Утомленная его постоянной слежкой, Мерседес гордо подняла подбородок.
- Давайте быстрее кончать с этим, - холодно сказала она.
Брови Колина удивленно поползли вверх, а в глазах появилось недоумение, которое трудно было бы разыграть.
- С чем кончать? - удивился он.
Она беспомощно взмахнула руками, пытаясь подобрать слова.
- С тем, что вы собираетесь делать.
- Я собираюсь раздеться.
Руки ее беспомощно упали, при этом левая задела лежавшую рядом подушку. Совершенно независимо от ее сознания пальцы Мерседес вцепились в ее угол. Быстрым движением она подняла ее и, замахнувшись, метнула в сторону Колина.
Чуть не упав от изумления, Колин отпрянул назад. Это было посильнее смеси из виски, портвейна и шотландского бренди. Он поймал подушку у живота и, восстановив равновесие, отшвырнул ее в ноги кровати.
- Что ты делаешь? - удивленно воскликнул он, не собираясь сдавать позиций. - Ты меня специально хочешь разозлить?
И когда он задал этот вопрос, ответ напросился сам собой.
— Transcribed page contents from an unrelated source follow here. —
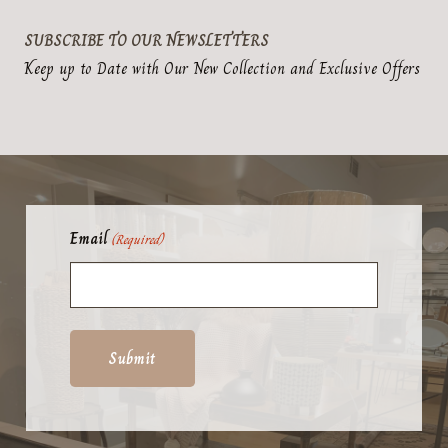
product
options
page
may
SUBSCRIBE TO OUR NEWSLETTERS
be
Keep up to Date with Our New Collection and Exclusive Offers
chosen
on
the
product
page
Email
(Required)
Удивление в его глазах сменилось пониманием. Сразу снизив тон, он сказал на этот раз самому себе:
"Конечно же, она делает это специально!"
Колин заметил широко открытые глаза и бледное лицо Мерседес. Он склонил голову набок.
- Но почему, Мерседес? Чего ты хочешь? Она судорожно ухватилась за край постели и сказала, тщательно выговаривая каждое слово:
- Я - хочу - поскорее - с этим - покончить.
"Воистину, - подумал Колин, - алкоголь превращает человека в тупицу".
- Я не собираюсь тебя бить, - сказал он. - Ведь ты же этого ждешь, да? Что я накажу тебя за сегодняшний сговор с Северном?
Мерседес не поверила.
- А разве не так?
- Я уже сказал однажды, что никогда не буду тебя бить. Я разве дал тебе повод думать, что изменю своему решению?
Спазм в горле мешал ей говорить. Боль стремительно распространялась, отдавая острой резью в глазах, пульсируя в висках. Почувствовав близкие слезы, Мерседес усиленно заморгала. Огромный комок в горле никак не спадал.
- А что же тогда ваши разговоры об обещаниях? - спросила она. - И что вы за человек: вы их держите или нарушаете?